Bu bağlamda, Hindistan’ın ünlü bağlantısızlık stratejisini izlediği ve sıkıntıları çözmek için diyaloğu teşvik ettiği görülüyor.

Niyet kuruluşu Wilson Center’ın yönetici yardımcısı Michael Kugelman, Hindistan’ın tavrını, geçmişteki stratejisiyle dengeli olduğu için şaşırtan bulmadığını söylüyor.

Delhi’nin “Ukrayna’da olanlardan mutlu görünmediğini, fakat tavrını değiştirmesinin mümkün olmadığını” belirtiyor.

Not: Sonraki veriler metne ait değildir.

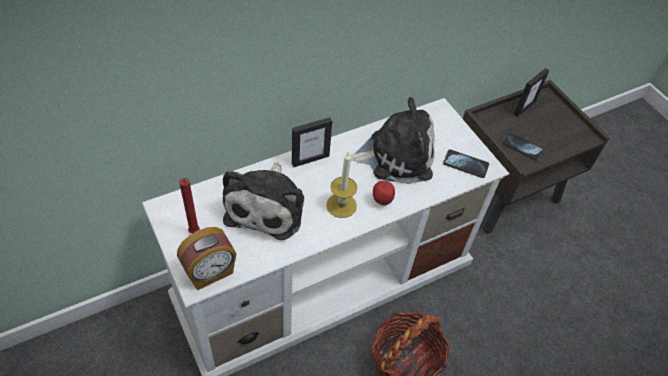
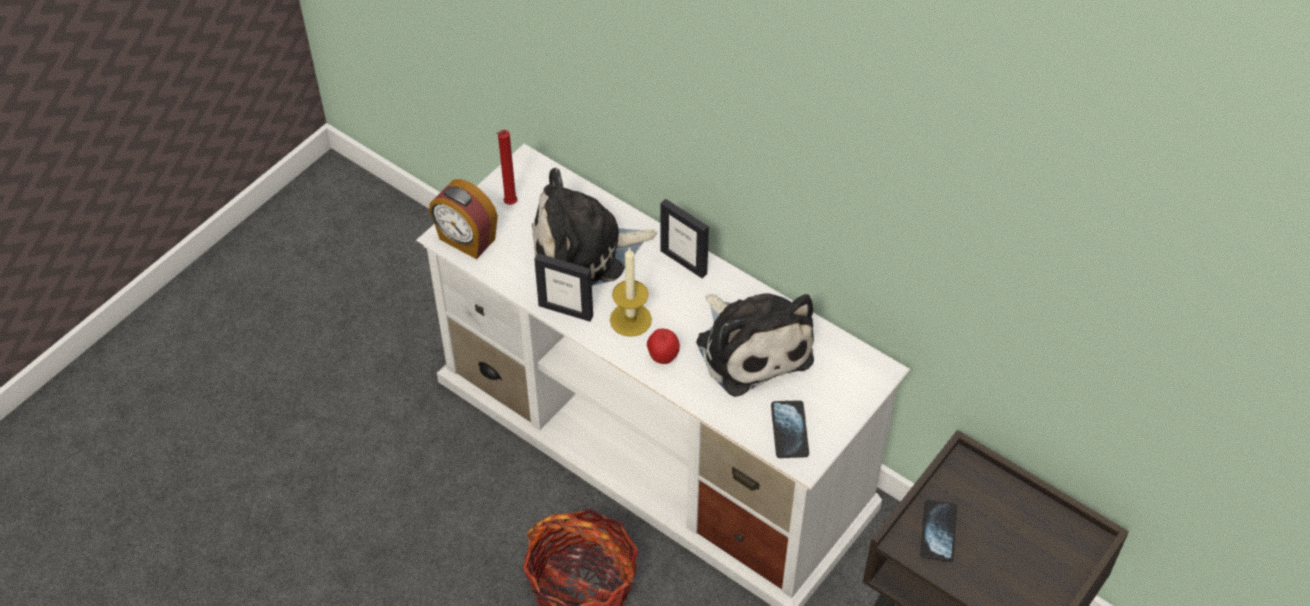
camera: 70 degrees right, 0 degrees up
picture frame [514,68,550,117] -> picture frame moved to [534,253,593,322]

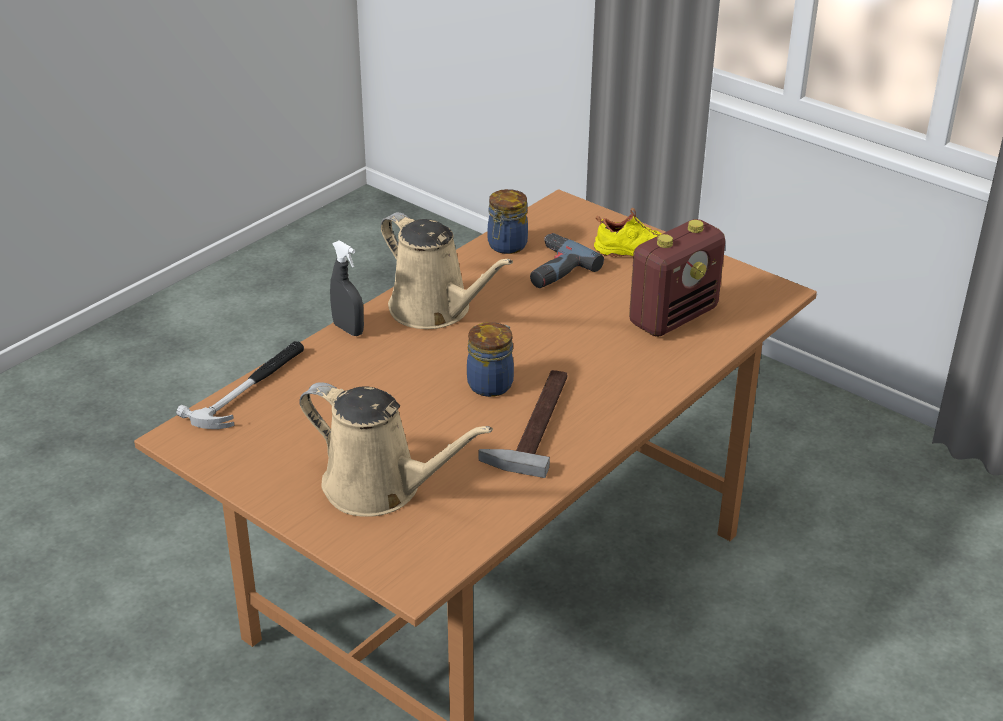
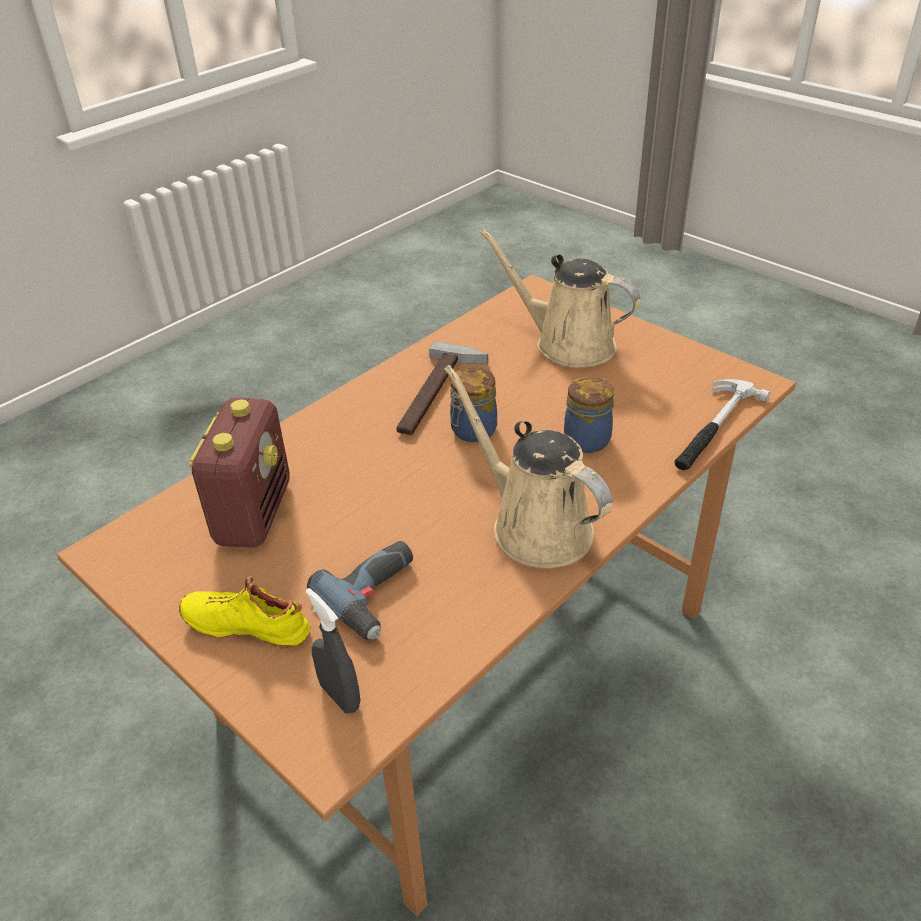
camera: 175 degrees left, 5 degrees up
grey spray bottle [330,240,364,336] -> grey spray bottle moved to [305,588,360,713]
jar [488,189,528,254] -> jar moved to [564,377,614,453]
radio [629,219,725,337] -> radio turned 135 degrees clockwise [188,398,290,548]

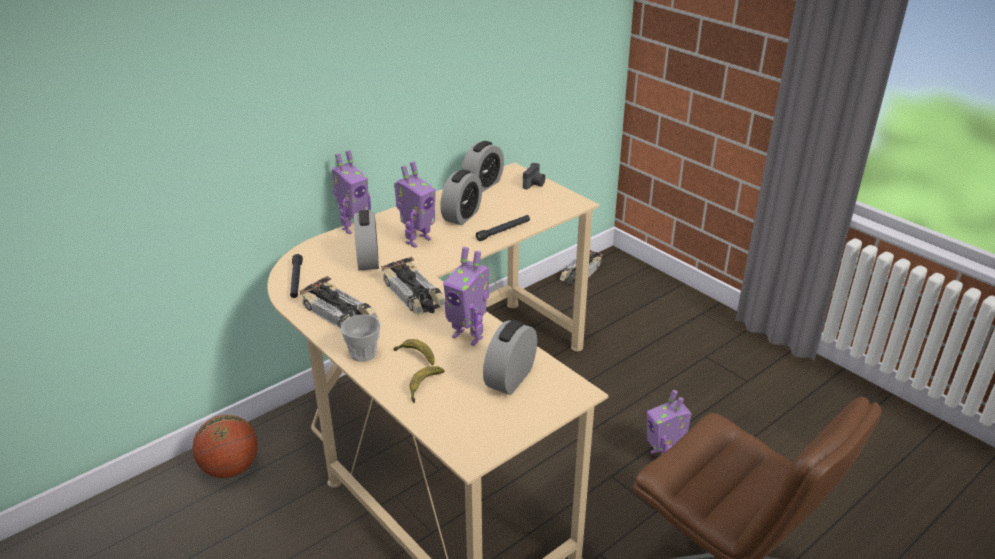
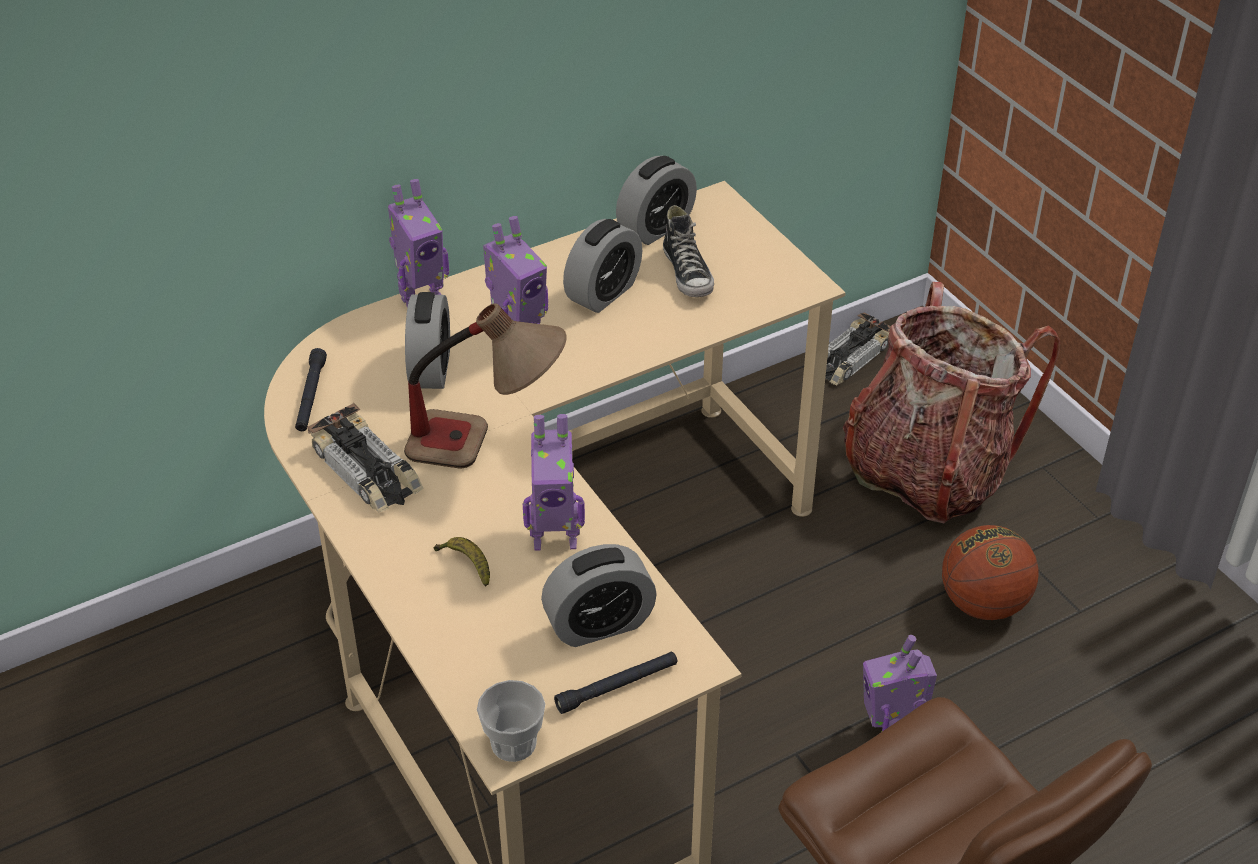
camera: 10 degrees right, 10 degrees up
basketball [192,415,258,478] -> basketball moved to [942,525,1039,620]
cup [340,315,380,362] -> cup moved to [477,680,545,762]
toy car [381,257,445,315] -> table lamp [404,303,567,469]
banana [410,366,445,403] -> none
toy robot [443,247,489,346] -> toy robot turned 45 degrees counterclockwise [523,414,585,551]
black flashlight [476,215,530,241] -> black flashlight moved to [554,652,677,714]
alarm clock [483,320,537,395] -> alarm clock turned 150 degrees counterclockwise [541,544,657,647]
camera [523,163,545,189] -> none
none -> shoe [663,205,714,297]
none -> backpack [843,282,1060,523]

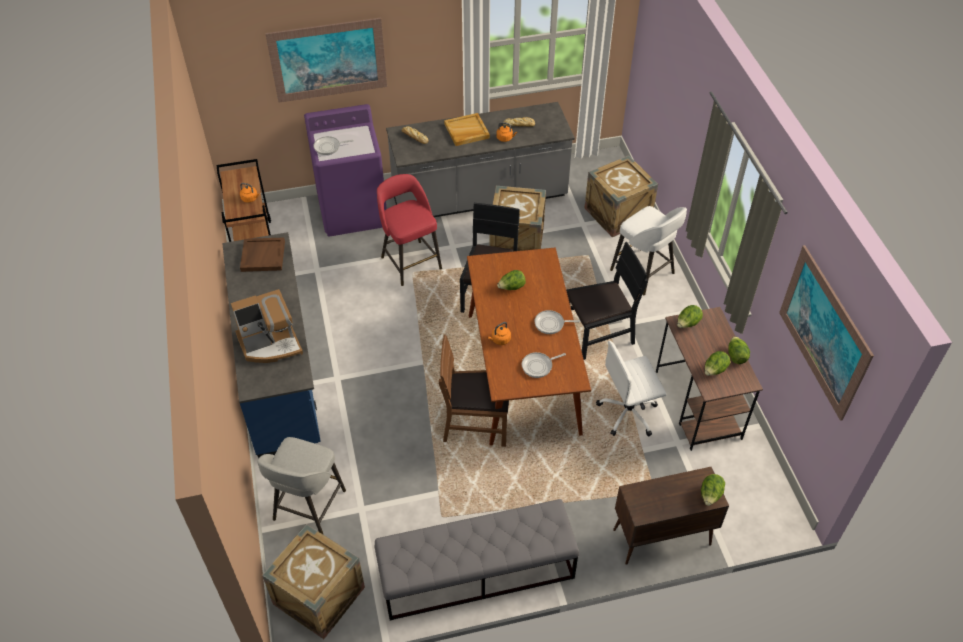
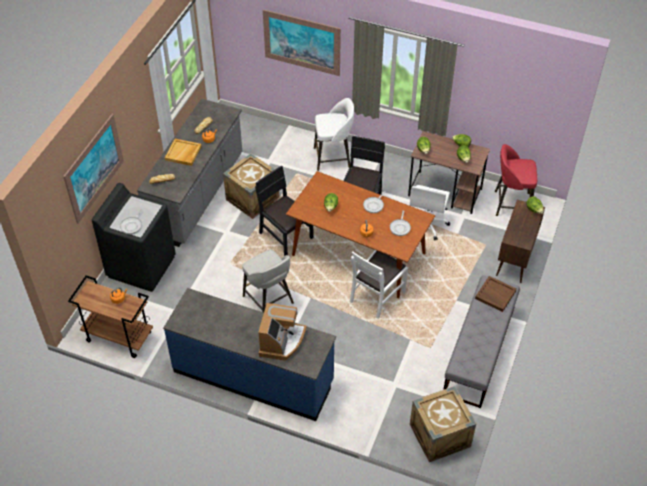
camera: 55 degrees left, 0 degrees up
brown tray [240,237,285,272] -> brown tray moved to [475,276,517,312]
grey stool [257,437,346,535] -> grey stool moved to [242,250,294,312]
purple washing machine [304,104,387,237] -> black washing machine [92,183,176,292]
red stool [377,174,442,286] -> red stool moved to [495,144,537,216]
brown chair [439,335,509,447] -> white chair [350,250,408,319]
crate [585,155,658,237] -> none
picture [779,245,874,421] -> picture moved to [263,9,341,76]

Kugelman, “Savunma ve jeopolitik muhtaçlıkları niçiniyle şu anda bunu yapmak istemez” diyor. Delhi’nin bir daha de Ukrayna’daki durumdan rahatsız olduğunu göstermek için BMGK’da kimi kuvvetli sözler kullanmayı seçtiğini de belirtiyor.

Hindistan ayrıyeten, birçok öğrenci olan 20 bin vatandaşını Ukrayna’dan tahliye etme üzere güçlü bir bakılırsave sahip.

Eski Hint diplomat Anil Trigunayat, başarılı bir tahliye operasyonu için çatışmadaki tüm tarafların güvenlik garantisine gereksinim olduğunu söylüyor:

“Hindistan, vatandaşlarının güvenliğini tehlikeye atma riskini göze alarak taraf tutamaz. Ayrıyeten herkesle kanalları açık tutmayı içeren bütünsel bir yaklaşım gözetiyor.”

HİNDİSTAN’IN EŞSİZ POZİSYONU

Bu bakımdan Hindistan, hem Washington birebir vakitte Moskova ile uygun alakalara sahip birkaç ülkeden biri olduğu için eşsiz bir pozisyona sahip.

Hindistan Başbakanı Narendra Modi, Rusya Devlet Lideri Vladimir Putin ile görüşürken Dışişleri Bakanı Subrahmanyam Jaishankar da Washington’da yetkililerle görüştü.

Modi, Ukrayna Devlet Lideri Volodimir Zelenskiy ile de görüştü.

Eski Hint diplomat Trigunayat, Hindistan’ın her iki tarafla da diplomatik kanalları açık tutmada başarılı olduğunu söylüyor:

“Hindistan Rusya’yı direkt eleştirmedi, lakin bunu Ukraynalıların acılarına göz yumduğu için değil, istikrarlı bir yaklaşım benimsediği için yaptı. BMGK’da toprak bütünlüğünden kuvvetli bir biçimde bahsetti ve bununla Ukrayna’nın ortasında bulunduğu berbat durumu vurgulamayı amaçlıyordu.”